Start of RECORDED DATA

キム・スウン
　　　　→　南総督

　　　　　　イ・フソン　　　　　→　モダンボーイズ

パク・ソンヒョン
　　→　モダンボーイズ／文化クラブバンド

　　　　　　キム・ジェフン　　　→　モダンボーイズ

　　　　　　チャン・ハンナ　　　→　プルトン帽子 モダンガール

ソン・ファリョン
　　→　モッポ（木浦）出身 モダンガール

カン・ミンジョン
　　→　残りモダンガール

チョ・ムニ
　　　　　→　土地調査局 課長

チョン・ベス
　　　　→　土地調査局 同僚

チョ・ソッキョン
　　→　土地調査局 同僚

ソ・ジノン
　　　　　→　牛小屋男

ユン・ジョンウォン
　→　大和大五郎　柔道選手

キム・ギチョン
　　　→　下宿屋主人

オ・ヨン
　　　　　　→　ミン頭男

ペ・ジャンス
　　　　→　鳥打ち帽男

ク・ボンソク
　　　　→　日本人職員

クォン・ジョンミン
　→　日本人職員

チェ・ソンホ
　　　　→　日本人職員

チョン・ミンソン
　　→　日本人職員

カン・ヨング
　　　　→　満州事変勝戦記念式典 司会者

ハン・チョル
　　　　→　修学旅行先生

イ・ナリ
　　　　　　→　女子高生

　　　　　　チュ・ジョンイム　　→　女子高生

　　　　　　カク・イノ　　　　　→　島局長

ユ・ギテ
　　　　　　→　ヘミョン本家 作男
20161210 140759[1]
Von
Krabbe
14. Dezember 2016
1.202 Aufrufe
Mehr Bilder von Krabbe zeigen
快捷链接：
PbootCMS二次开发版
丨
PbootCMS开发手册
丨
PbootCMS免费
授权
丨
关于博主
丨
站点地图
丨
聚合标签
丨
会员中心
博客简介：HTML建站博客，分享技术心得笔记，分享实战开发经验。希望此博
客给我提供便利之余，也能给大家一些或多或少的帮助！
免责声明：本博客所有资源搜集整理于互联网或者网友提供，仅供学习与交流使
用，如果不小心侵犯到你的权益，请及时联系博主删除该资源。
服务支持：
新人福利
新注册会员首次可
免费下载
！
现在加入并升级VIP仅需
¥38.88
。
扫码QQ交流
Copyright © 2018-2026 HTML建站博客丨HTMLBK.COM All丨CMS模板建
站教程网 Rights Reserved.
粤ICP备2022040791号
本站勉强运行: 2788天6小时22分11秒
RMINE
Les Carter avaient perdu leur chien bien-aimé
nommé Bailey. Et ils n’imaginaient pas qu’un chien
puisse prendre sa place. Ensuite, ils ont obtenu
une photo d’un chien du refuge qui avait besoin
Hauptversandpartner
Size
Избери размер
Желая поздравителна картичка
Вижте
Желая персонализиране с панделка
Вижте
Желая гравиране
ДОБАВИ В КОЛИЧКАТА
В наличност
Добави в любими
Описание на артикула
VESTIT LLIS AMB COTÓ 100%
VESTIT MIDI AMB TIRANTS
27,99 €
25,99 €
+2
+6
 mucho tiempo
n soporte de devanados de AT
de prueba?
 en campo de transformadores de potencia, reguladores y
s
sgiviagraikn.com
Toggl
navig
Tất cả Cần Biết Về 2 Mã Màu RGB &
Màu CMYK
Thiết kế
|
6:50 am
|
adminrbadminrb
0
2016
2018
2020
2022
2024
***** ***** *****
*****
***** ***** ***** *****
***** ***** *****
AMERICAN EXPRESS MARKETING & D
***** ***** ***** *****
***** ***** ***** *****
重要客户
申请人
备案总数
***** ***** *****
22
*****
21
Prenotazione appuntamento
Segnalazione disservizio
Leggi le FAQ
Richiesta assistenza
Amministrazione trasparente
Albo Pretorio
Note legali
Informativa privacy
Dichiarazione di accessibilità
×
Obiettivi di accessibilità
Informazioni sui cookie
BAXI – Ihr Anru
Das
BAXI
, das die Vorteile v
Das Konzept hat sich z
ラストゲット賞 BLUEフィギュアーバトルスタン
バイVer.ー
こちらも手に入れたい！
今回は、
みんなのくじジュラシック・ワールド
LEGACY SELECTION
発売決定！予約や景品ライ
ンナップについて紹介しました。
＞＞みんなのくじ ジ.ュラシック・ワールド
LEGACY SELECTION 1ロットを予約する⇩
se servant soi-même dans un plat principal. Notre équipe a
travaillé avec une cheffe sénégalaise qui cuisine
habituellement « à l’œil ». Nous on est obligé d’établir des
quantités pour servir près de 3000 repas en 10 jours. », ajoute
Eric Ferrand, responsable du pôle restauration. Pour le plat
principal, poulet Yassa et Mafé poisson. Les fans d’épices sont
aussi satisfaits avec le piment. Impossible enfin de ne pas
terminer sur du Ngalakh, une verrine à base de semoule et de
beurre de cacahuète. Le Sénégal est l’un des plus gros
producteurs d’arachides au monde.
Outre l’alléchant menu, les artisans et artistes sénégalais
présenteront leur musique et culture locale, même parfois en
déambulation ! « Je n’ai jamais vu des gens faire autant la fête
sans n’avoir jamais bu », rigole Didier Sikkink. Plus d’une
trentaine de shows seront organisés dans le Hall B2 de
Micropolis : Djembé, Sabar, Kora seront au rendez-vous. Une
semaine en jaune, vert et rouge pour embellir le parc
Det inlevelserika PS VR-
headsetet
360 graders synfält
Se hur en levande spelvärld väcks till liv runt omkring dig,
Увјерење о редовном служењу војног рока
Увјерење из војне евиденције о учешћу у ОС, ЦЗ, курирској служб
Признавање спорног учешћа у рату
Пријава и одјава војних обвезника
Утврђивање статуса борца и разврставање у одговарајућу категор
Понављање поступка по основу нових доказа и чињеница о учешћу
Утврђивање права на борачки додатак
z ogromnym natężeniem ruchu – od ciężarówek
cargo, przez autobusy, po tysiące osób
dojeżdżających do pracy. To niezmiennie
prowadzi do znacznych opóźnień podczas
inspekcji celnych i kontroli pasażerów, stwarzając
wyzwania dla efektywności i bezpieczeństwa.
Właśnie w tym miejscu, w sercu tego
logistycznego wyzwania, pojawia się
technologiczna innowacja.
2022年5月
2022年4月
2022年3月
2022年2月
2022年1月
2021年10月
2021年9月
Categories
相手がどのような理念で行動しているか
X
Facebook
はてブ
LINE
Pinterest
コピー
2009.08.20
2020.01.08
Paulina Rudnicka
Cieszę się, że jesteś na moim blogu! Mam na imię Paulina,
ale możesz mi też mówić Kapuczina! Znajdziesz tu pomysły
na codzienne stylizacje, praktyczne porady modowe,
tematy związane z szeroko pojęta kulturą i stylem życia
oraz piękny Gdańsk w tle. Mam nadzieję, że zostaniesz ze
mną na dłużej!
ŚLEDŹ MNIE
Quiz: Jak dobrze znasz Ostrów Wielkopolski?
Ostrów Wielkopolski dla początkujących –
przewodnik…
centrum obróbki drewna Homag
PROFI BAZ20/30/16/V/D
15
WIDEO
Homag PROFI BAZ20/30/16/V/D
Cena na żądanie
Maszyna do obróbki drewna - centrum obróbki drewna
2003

End of RECORDED DATA

## REQUIREMENT
Working from the records above, write out verbatim only the lines from the line containing "Пријава и одјава војних обвезника" through the line containing "dojeżdżających do pracy. To niezmiennie".

## RESPONSE TO THE EXERCISE
Пријава и одјава војних обвезника
Утврђивање статуса борца и разврставање у одговарајућу категор
Понављање поступка по основу нових доказа и чињеница о учешћу
Утврђивање права на борачки додатак
z ogromnym natężeniem ruchu – od ciężarówek
cargo, przez autobusy, po tysiące osób
dojeżdżających do pracy. To niezmiennie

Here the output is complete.